Robert Triggs / Android Authority
Bluetooth provides us with a huge range of features, from connecting peripherals to streaming music to wireless earbuds. The standard is poised to become even more useful thanks to Auracast audio broadcasting capabilities.
While not strictly brand new (the technology was announced in 2022), we spent some ears-on time with Aurcast at MWC 2023. Based on our experience, broadcast capabilities are set to reshape how we think about Bluetooth audio.
What is Bluetooth Auracast?
Auracast is a one-to-many Bluetooth connection that acts essentially like traditional radio broadcast and hearing aid loop systems. A compatible Bluetooth device can subscribe (and unsubscribe) to broadcasts at any time, without the hassle of pairing. Auracast is part of the Bluetooth LE Audio specification, specifically the broadcast audio sub-section. Broadcast and receiver devices must support this protocol to work, so you’ll need a new pair of headphones to benefit. However, LE Audio capable smartphones can, in theory, act as a middleman too, opening the door for a level of backward compatibility with existing earbuds.
Broadcasting opens up a seemingly endless selection of public and private use cases.
The use cases are wide-ranging, from public service announcements to watching a video with friends on a flight. It’s a core technology for ushering in the age of hearables too. At MWC, Bluetooth SIG showed us various scenarios, including subscribing to gate information at an airport, tuning into a conference speaker’s audio stream, and flipping between TV streams in a sports bar. We were certainly impressed by the range and quality of the demos on display, which all came across as genuinely useful.
Auracast is a one-to-many broadcasting system for Bluetooth audio. Broadcast devices constantly advertise audio streams to Assistant devices, such as smartphones, which establishes a direct connection between the transmitter and receiver, such as a pair of headphones.
Bluetooth broadcasting has limitless potential
Robert Triggs / Android Authority
Starting with announcement applications, you can listen to content on your phone as usual, with interruptions only occurring when the subscribed broadcast makes an announcement. This could be a gate number at an airport or a notification that your bus has been delayed.
The broadcast nature of the tech makes connecting even more seamless than connecting to a Wi-Fi network, but the audio’s low latency is arguably even more impressive. Bluetooth Auracast establishes a direct audio connection between the transmitter and receiver, such as between a TV and earbuds, enabling latency in the tens of milliseconds. That’s important because it minimizes the risk of audio and video appearing out of sync.
Auracast is supported as part of the LE Audio specification. Bluetooth 5.2 incorporated LE Audio features into the core low-energy specification.
Demos at MWC also showcased creating private connections via Auracast, such as sharing video audio from a laptop or smartphone to multiple earbuds. Connections can be password protected, just like creating a Wi-Fi hotspot from your smartphone. In fact, that’s a pretty good analogy for how private Auracast works.

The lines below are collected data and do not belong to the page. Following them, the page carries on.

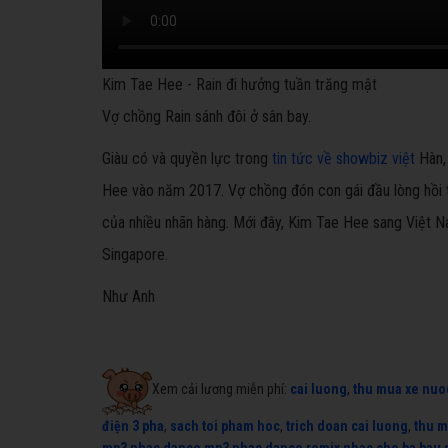
Kim Tae Hee - Rain đi hưởng tuần trăng mật
Vợ chồng Rain sánh đôi ở sân bay.
Giàu có và quyền lực trong
tin tức về showbiz việt
Hàn, 
Hee vào năm 2017. Vợ chồng đón con gái đầu lòng hồi 
của nhiều nhãn hàng. Mới đây, Kim Tae Hee sang Việt N
Singapore.
Như Anh
Xem cải lương miễn phí:
cai luong
,
thu mua xe nuo
điện 3 pha
,
sach toi pham hoc
,
trich doan cai luong
,
thu m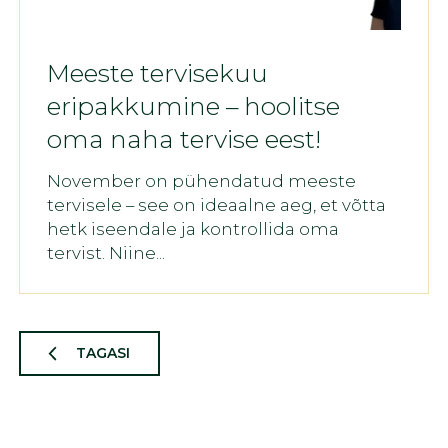
Meeste tervisekuu
eripakkumine – hoolitse
oma naha tervise eest!
November on pühendatud meeste
tervisele – see on ideaalne aeg, et võtta
hetk iseendale ja kontrollida oma
tervist. Niine...
TAGASI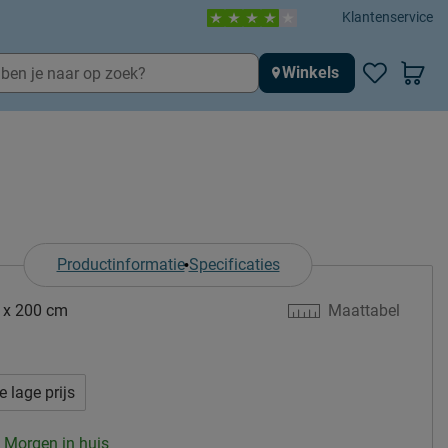
Klantenservice
Winkels
Productinformatie
Specificaties
 x 200 cm
Maattabel
e lage prijs
: Morgen in huis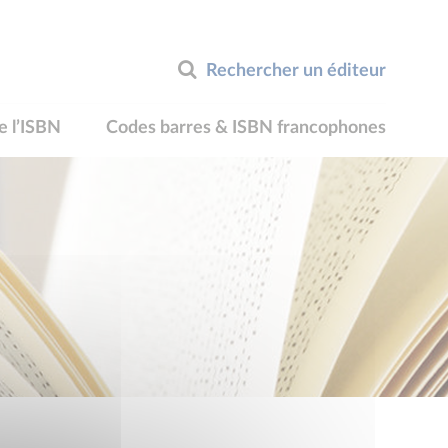
Rechercher un éditeur
e l’ISBN
Codes barres & ISBN francophones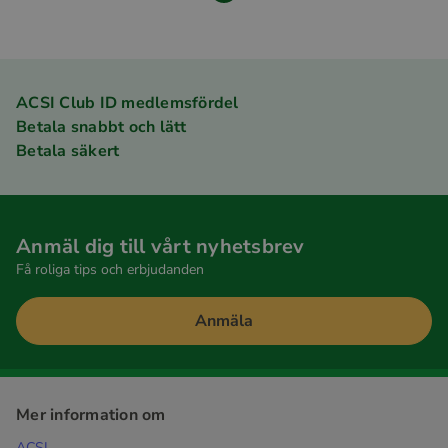
ACSI Club ID medlemsfördel
Betala snabbt och lätt
Betala säkert
Anmäl dig till vårt nyhetsbrev
Få roliga tips och erbjudanden
Anmäla
Mer information om
ACSI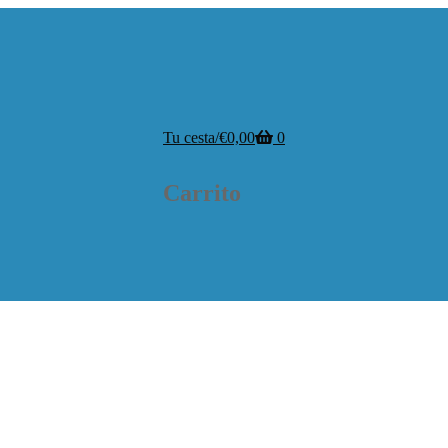
Tu cesta
/
€
0,00
0
Carrito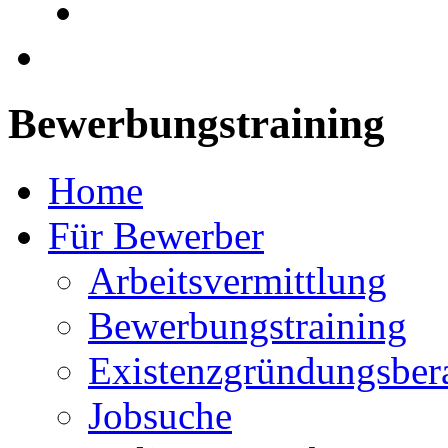
Bewerbungstraining
Home
Für Bewerber
Arbeitsvermittlung
Bewerbungstraining
Existenzgründungsber
Jobsuche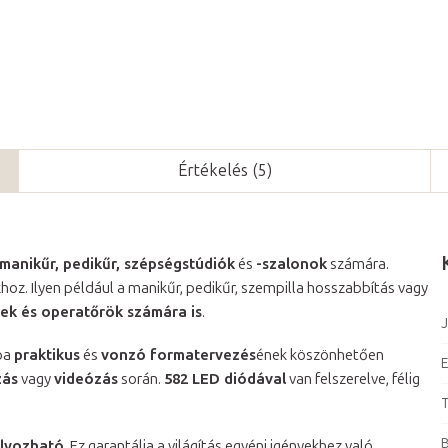
Értékelés (5)
manikűr, pedikűr, szépségstúdiók
és
-szalonok
számára.
khoz. Ilyen például a manikűr, pedikűr, szempilla hosszabbítás vagy
zek és operatőrök számára is
.
J
mpa
praktikus
és
vonzó formatervezés
ének köszönhetően
E
zás
vagy
videózás
során.
582 LED diódával
van felszerelve, félig
T
B
ályozható
. Ez garantálja a világítás egyéni igényekhez való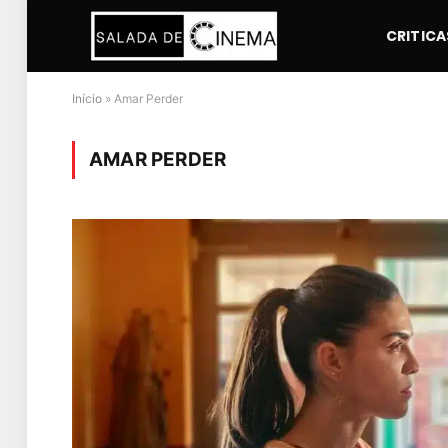
CRITICA
Início
»
Amar Perder
AMAR PERDER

Robert Triggs / Android Authority
Unfortunately, the Bluetooth SIG is only in the business of creating specifications; it’s completely up to end manufacturers to implement features like Auracast. As such, it’s unclear what final products will look like when they hit the market and how universal and seamless support will be.
For instance, Bluetooth SIG showcased an Auracast app for scanning and subscribing to broadcasts. It worked well, but the SIG has no plans to release software like this. Instead, it may be up to handset or service providers to build their own apps, which could be an interoperability nightmare. Thankfully, LE Audio is integrated into Android 13, so Google may build scanning capabilities directly into future Android versions. Done correctly, connectivity can be as simple as scanning a QR code, so we’ll have to hope implementers get this right.
Success or failure of Auracast all depends on an easy-to-use, universal implementation from Bluetooth’s partners.
So when can you hear all this for yourself? According to the SIG, Bluetooth Aurcast headphones and smartphones (chipset support is already here) should hit the market this year for private casting. Once there’s a solid consumer foundation, we’ll likely see public broadcasting applications come online in the following years.
We’re likely still years rather than months away from mass adoption then, but that doesn’t stop the demos we saw from being genuinely impressive and, dare I say it, even exciting.